Final answer:
Using kinematic equations, the initial velocity required for a basketball player to rise 1.25 m above the floor is approximately 4.95 m/s, which is not listed in the provided options.
Step-by-step explanation:
To determine the initial velocity required for a basketball player to leave the ground and rise 1.25 m in an attempt to get the ball during the tip-off, we can use the kinematic equations that describe projectile motion under the influence of gravity.
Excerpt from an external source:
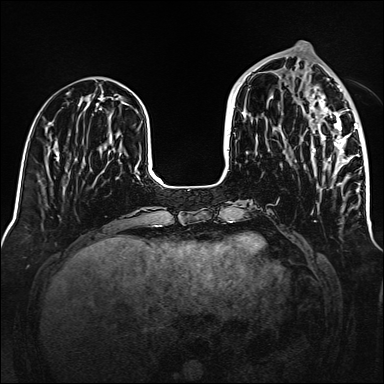
Breast MRI (dynamic contrast-enhanced), one axial slice. Position 53 of 160 along the scan axis. Dynamic contrast-enhanced series, time point 2 of 6 at this slice position (early post-contrast). 1.5 T. TE 2.3 ms, TR 5.2 ms. 1 mm slice thickness. 384 × 384 image matrix, field of view 320 × 320 mm. Female patient.
Structures marked on this image (semi-automatic segmentation, software-assisted and operator-edited):
- enhancing-tissue mask used for the functional tumour volume (all voxels passing the contrast-enhancement thresholds inside the analysis volume; usually the tumour): bounding box (x1, y1, x2, y2) in pixels: (306, 86, 365, 186)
The motion of the player in the vertical direction can be analyzed separately from the horizontal motion. In this case, since we're only interested in the vertical component, we can use the formula that links the initial velocity (v), the height (h), and acceleration due to gravity (g), which is roughly 9.8 m/s2:
h = v2 / (2g)
Plugging in the height of 1.25 m and solving for v gives us:
v2 = 2 * 9.8 m/s2 * 1.25 m
v2 = 24.5 m2/s2
v = √(24.5 m2/s2)
v = 4.95 m/s
The closest option indicating the required initial vertical velocity to achieve a 1.25 m vertical leap by a basketball player is not listed among the provided choices (a) 1.25 m/s, (b) 7.80 m/s, (c) 11.0 m/s, or (d) 14.5 m/s. The actual value needed is approximately 4.95 m/s.